Rare mineral formation provides a glimpse at the Earth’s mantle
Through the analysis of recovered mineral samples that originated from deep inside the Earth’s mantle, scientists can catch a glimpse of the dynamic processes that are occurring under our feet, as well as gain further understanding of the history of the mantle layer.
A research team in China recently discovered a rare sample of the mineral majorite they believe originated at least 235 miles below the planet’s surface. Majorite is a type of garnet – a group of silicate minerals – that is only formed at depths greater than 100 miles.
Even more intriguing, this particular majorite sample was encased inside a regular garnet. The researchers also discovered the majorite was rich in ferric iron, which is an oxidized form of iron that is not usually found in this type of mineral. These unique factors led to the scientists investigating the majorite’s origins further.

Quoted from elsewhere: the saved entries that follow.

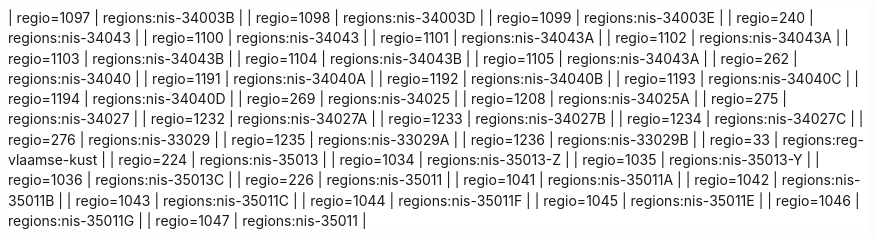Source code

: | regio=1097 | regions:nis-34003B                      | 
| regio=1098 | regions:nis-34003D                      | 
| regio=1099 | regions:nis-34003E                      | 
| regio=240  | regions:nis-34043                       | 
| regio=1100 | regions:nis-34043                       | 
| regio=1101 | regions:nis-34043A                      | 
| regio=1102 | regions:nis-34043A                      | 
| regio=1103 | regions:nis-34043B                      | 
| regio=1104 | regions:nis-34043B                      | 
| regio=1105 | regions:nis-34043A                      | 
| regio=262  | regions:nis-34040                       | 
| regio=1191 | regions:nis-34040A                      | 
| regio=1192 | regions:nis-34040B                      | 
| regio=1193 | regions:nis-34040C                      | 
| regio=1194 | regions:nis-34040D                      | 
| regio=269  | regions:nis-34025                       | 
| regio=1208 | regions:nis-34025A                      | 
| regio=275  | regions:nis-34027                       | 
| regio=1232 | regions:nis-34027A                      | 
| regio=1233 | regions:nis-34027B                      | 
| regio=1234 | regions:nis-34027C                      | 
| regio=276  | regions:nis-33029                       | 
| regio=1235 | regions:nis-33029A                      | 
| regio=1236 | regions:nis-33029B                      | 
| regio=33   | regions:reg-vlaamse-kust                | 
| regio=224  | regions:nis-35013                       | 
| regio=1034 | regions:nis-35013-Z                     | 
| regio=1035 | regions:nis-35013-Y                     | 
| regio=1036 | regions:nis-35013C                      | 
| regio=226  | regions:nis-35011                       | 
| regio=1041 | regions:nis-35011A                      | 
| regio=1042 | regions:nis-35011B                      | 
| regio=1043 | regions:nis-35011C                      | 
| regio=1044 | regions:nis-35011F                      | 
| regio=1045 | regions:nis-35011E                      | 
| regio=1046 | regions:nis-35011G                      | 
| regio=1047 | regions:nis-35011                       |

The research team – led by Yingwei Fei, a Carnegie experimental petrologist, and Cheng Xu, a field geologist from Peking University – used a multitude of analytical techniques to determine the chemical and structural characteristics of this sample.

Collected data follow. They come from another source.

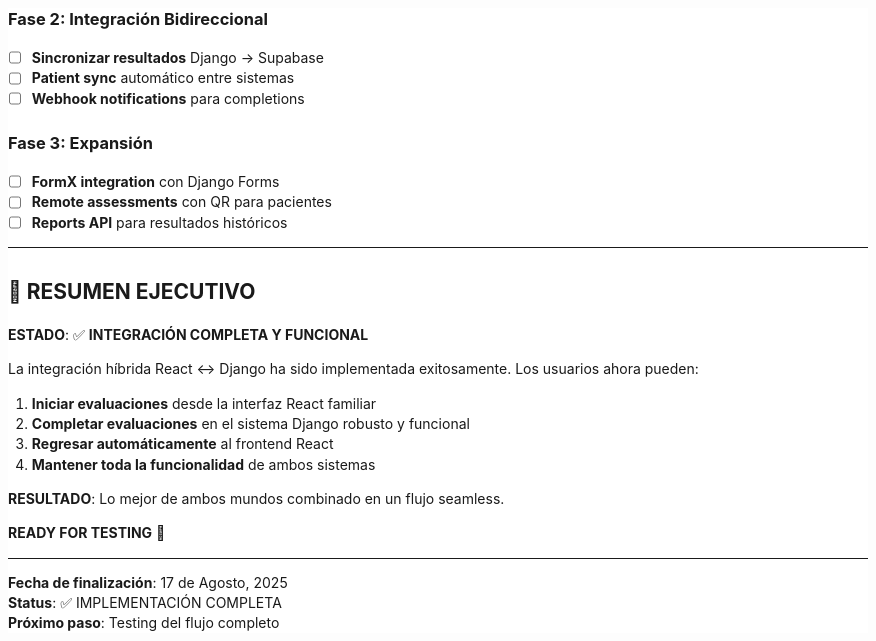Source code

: ### **Fase 2: Integración Bidireccional**
- [ ] **Sincronizar resultados** Django → Supabase
- [ ] **Patient sync** automático entre sistemas
- [ ] **Webhook notifications** para completions

### **Fase 3: Expansión**
- [ ] **FormX integration** con Django Forms
- [ ] **Remote assessments** con QR para pacientes
- [ ] **Reports API** para resultados históricos

---

## 🎉 **RESUMEN EJECUTIVO**

**ESTADO**: ✅ **INTEGRACIÓN COMPLETA Y FUNCIONAL**

La integración híbrida React ↔ Django ha sido implementada exitosamente. Los usuarios ahora pueden:

1. **Iniciar evaluaciones** desde la interfaz React familiar
2. **Completar evaluaciones** en el sistema Django robusto y funcional  
3. **Regresar automáticamente** al frontend React
4. **Mantener toda la funcionalidad** de ambos sistemas

**RESULTADO**: Lo mejor de ambos mundos combinado en un flujo seamless.

**READY FOR TESTING** 🚀

---

**Fecha de finalización**: 17 de Agosto, 2025  
**Status**: ✅ IMPLEMENTACIÓN COMPLETA  
**Próximo paso**: Testing del flujo completo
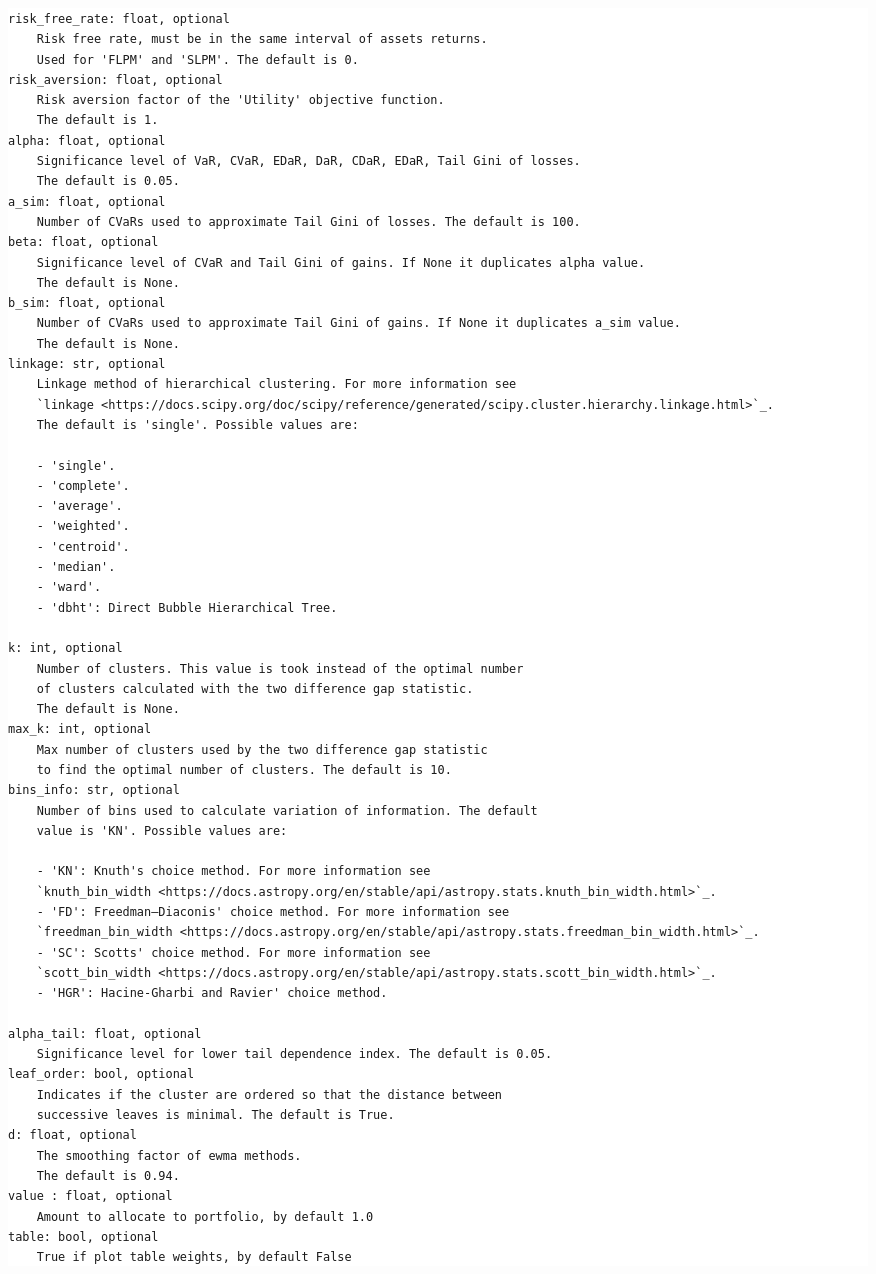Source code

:     risk_free_rate: float, optional
        Risk free rate, must be in the same interval of assets returns.
        Used for 'FLPM' and 'SLPM'. The default is 0.
    risk_aversion: float, optional
        Risk aversion factor of the 'Utility' objective function.
        The default is 1.
    alpha: float, optional
        Significance level of VaR, CVaR, EDaR, DaR, CDaR, EDaR, Tail Gini of losses.
        The default is 0.05.
    a_sim: float, optional
        Number of CVaRs used to approximate Tail Gini of losses. The default is 100.
    beta: float, optional
        Significance level of CVaR and Tail Gini of gains. If None it duplicates alpha value.
        The default is None.
    b_sim: float, optional
        Number of CVaRs used to approximate Tail Gini of gains. If None it duplicates a_sim value.
        The default is None.
    linkage: str, optional
        Linkage method of hierarchical clustering. For more information see
        `linkage <https://docs.scipy.org/doc/scipy/reference/generated/scipy.cluster.hierarchy.linkage.html>`_.
        The default is 'single'. Possible values are:

        - 'single'.
        - 'complete'.
        - 'average'.
        - 'weighted'.
        - 'centroid'.
        - 'median'.
        - 'ward'.
        - 'dbht': Direct Bubble Hierarchical Tree.

    k: int, optional
        Number of clusters. This value is took instead of the optimal number
        of clusters calculated with the two difference gap statistic.
        The default is None.
    max_k: int, optional
        Max number of clusters used by the two difference gap statistic
        to find the optimal number of clusters. The default is 10.
    bins_info: str, optional
        Number of bins used to calculate variation of information. The default
        value is 'KN'. Possible values are:

        - 'KN': Knuth's choice method. For more information see
        `knuth_bin_width <https://docs.astropy.org/en/stable/api/astropy.stats.knuth_bin_width.html>`_.
        - 'FD': Freedman–Diaconis' choice method. For more information see
        `freedman_bin_width <https://docs.astropy.org/en/stable/api/astropy.stats.freedman_bin_width.html>`_.
        - 'SC': Scotts' choice method. For more information see
        `scott_bin_width <https://docs.astropy.org/en/stable/api/astropy.stats.scott_bin_width.html>`_.
        - 'HGR': Hacine-Gharbi and Ravier' choice method.

    alpha_tail: float, optional
        Significance level for lower tail dependence index. The default is 0.05.
    leaf_order: bool, optional
        Indicates if the cluster are ordered so that the distance between
        successive leaves is minimal. The default is True.
    d: float, optional
        The smoothing factor of ewma methods.
        The default is 0.94.
    value : float, optional
        Amount to allocate to portfolio, by default 1.0
    table: bool, optional
        True if plot table weights, by default False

In an effort to determine the exact depth of the sample’s origin, they conducted high-pressure experiments that mimicked the formation conditions of natural majorite. From their results, the researchers were able to pinpoint its origin to a depth of almost 250 miles. This would place the majorite formation at the bottom of the soft part of the upper mantle – known as the asthenosphere – which drives plate tectonics.
What makes the discovery of this majorite sample so interesting is that it’s extremely unusual for a high-pressure majorite to survive moving from that depth of origin towards the surface.

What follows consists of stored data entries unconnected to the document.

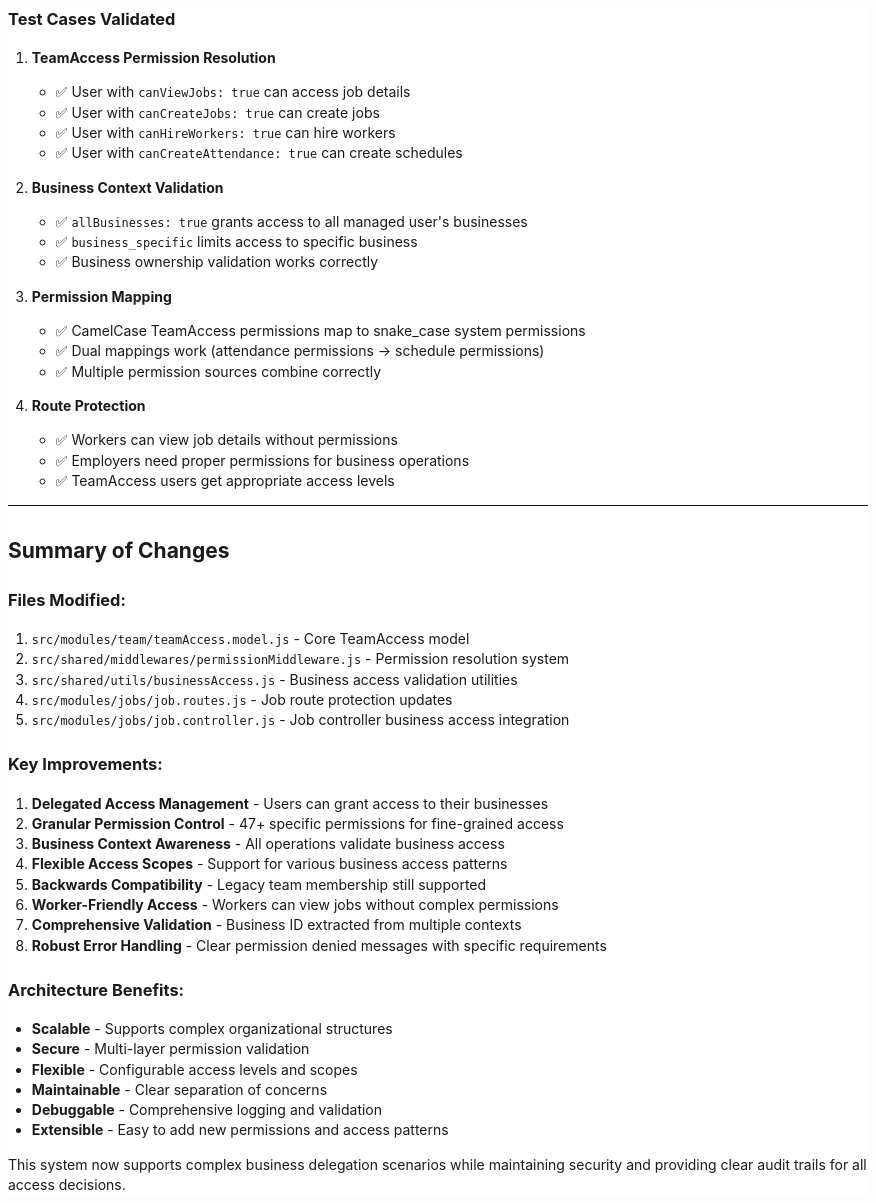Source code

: ### Test Cases Validated

1. **TeamAccess Permission Resolution**
   - ✅ User with `canViewJobs: true` can access job details
   - ✅ User with `canCreateJobs: true` can create jobs
   - ✅ User with `canHireWorkers: true` can hire workers
   - ✅ User with `canCreateAttendance: true` can create schedules

2. **Business Context Validation**
   - ✅ `allBusinesses: true` grants access to all managed user's businesses
   - ✅ `business_specific` limits access to specific business
   - ✅ Business ownership validation works correctly

3. **Permission Mapping**
   - ✅ CamelCase TeamAccess permissions map to snake_case system permissions
   - ✅ Dual mappings work (attendance permissions → schedule permissions)
   - ✅ Multiple permission sources combine correctly

4. **Route Protection**
   - ✅ Workers can view job details without permissions
   - ✅ Employers need proper permissions for business operations
   - ✅ TeamAccess users get appropriate access levels

---

## Summary of Changes

### Files Modified:
1. `src/modules/team/teamAccess.model.js` - Core TeamAccess model
2. `src/shared/middlewares/permissionMiddleware.js` - Permission resolution system
3. `src/shared/utils/businessAccess.js` - Business access validation utilities
4. `src/modules/jobs/job.routes.js` - Job route protection updates
5. `src/modules/jobs/job.controller.js` - Job controller business access integration

### Key Improvements:
1. **Delegated Access Management** - Users can grant access to their businesses
2. **Granular Permission Control** - 47+ specific permissions for fine-grained access
3. **Business Context Awareness** - All operations validate business access
4. **Flexible Access Scopes** - Support for various business access patterns
5. **Backwards Compatibility** - Legacy team membership still supported
6. **Worker-Friendly Access** - Workers can view jobs without complex permissions
7. **Comprehensive Validation** - Business ID extracted from multiple contexts
8. **Robust Error Handling** - Clear permission denied messages with specific requirements

### Architecture Benefits:
- **Scalable** - Supports complex organizational structures
- **Secure** - Multi-layer permission validation
- **Flexible** - Configurable access levels and scopes
- **Maintainable** - Clear separation of concerns
- **Debuggable** - Comprehensive logging and validation
- **Extensible** - Easy to add new permissions and access patterns

This system now supports complex business delegation scenarios while maintaining security and providing clear audit trails for all access decisions.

In addition, the regular garnet that encased the majorite is usually formed at a much shallower depth of around 125 miles. Thus, this sample’s existence required two separate geological events to explain. The researchers could possibly use this “time capsule” as a way to better understand the history of the Earth’s mantle.
Fei explains, “This two-stage formation process offers us important clues about the mantle’s evolutionary stage at the time when the majorite was first formed.”
The researchers point to the majorite’s location and depth of origin as an indication that this is a relic from the end of an era of supercontinent assembly, which took place a whopping 1.8 billion years ago.
The team hopes to return to the site this summer in order to uncover fresh rocks that will lead to more clues about the processes that are occurring in the Earth’s mantle.
More information on this study can be found in the journal Science Advances.